In Zukunft wird diese Vorgehensweise des Sammelns und Auswertens jedoch nur noch für solche Spam-Mails angewendet werden müssen, welche die Honeypots der Provider passieren konnten: Bereits heute verfügen praktisch alle Provider im Prinzip über die Möglichkeit, Spam schon am Backbone abzufangen.

Ausblick

Mit dem E-Mail-Spam wird es daher bald ein Ende haben. Für die Zukunft erwartet Clearswift zwar nach wie vor diverse Spam-Wellen: allerdings über mobile Endgeräte wie Handys, Smartphones, PDAs und Blackberries. Das ist keine neue Idee: Bereits vor 10 Jahren erhielten Nutzer von Mobiltelefonen Spam-SMS auf ihr Handy. Damals wurden die Betroffenen mit Nachrichten wie "Sie haben gewonnen" oder "Hotelgutschein für Sie hinterlegt" zur Antwort verleitet, um so in einen zwielichtigen Geschäftsprozess verwickelt zu werden. Da die notwendigen Telefonnummern für Spam-SMS jedoch nur mit einem relativ hohen Aufwand zu beschaffen waren, wichen die Spammer zunächst auf E-Mails aus. Doch die Trendwende steht in unseren Breitengraden unmittelbar bevor.

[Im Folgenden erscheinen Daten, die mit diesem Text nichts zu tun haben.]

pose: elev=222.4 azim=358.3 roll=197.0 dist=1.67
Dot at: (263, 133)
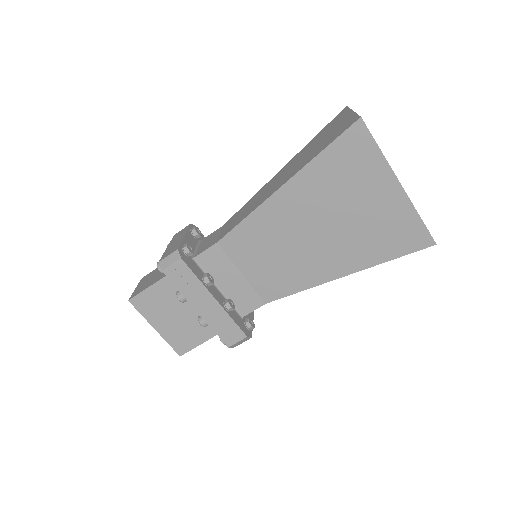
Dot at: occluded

In Ländern wie Japan hat sie bereits eingesetzt: 90 % aller Spam-Nachrichten im Land der aufgehenden Sonne werden schon jetzt an Mobiltelefone gesendet – die fernöstlichen E-Mail-Briefkästen sind dagegen weitestgehend sauber.

Insgesamt steht zu erwarten, dass ein ausgewogenes Zusammenspiel zwischen Recht und Technik bis spätestens Ende dieses Jahres eine funktionierende Grundlage für die weitgehende Vermeidung von Spam und die Verfolgung der Übeltäter bilden wird. Vermissen werden wir dann nichts.

Frank Brandenburg ist Geschäftsführer der Clearswift GmbH.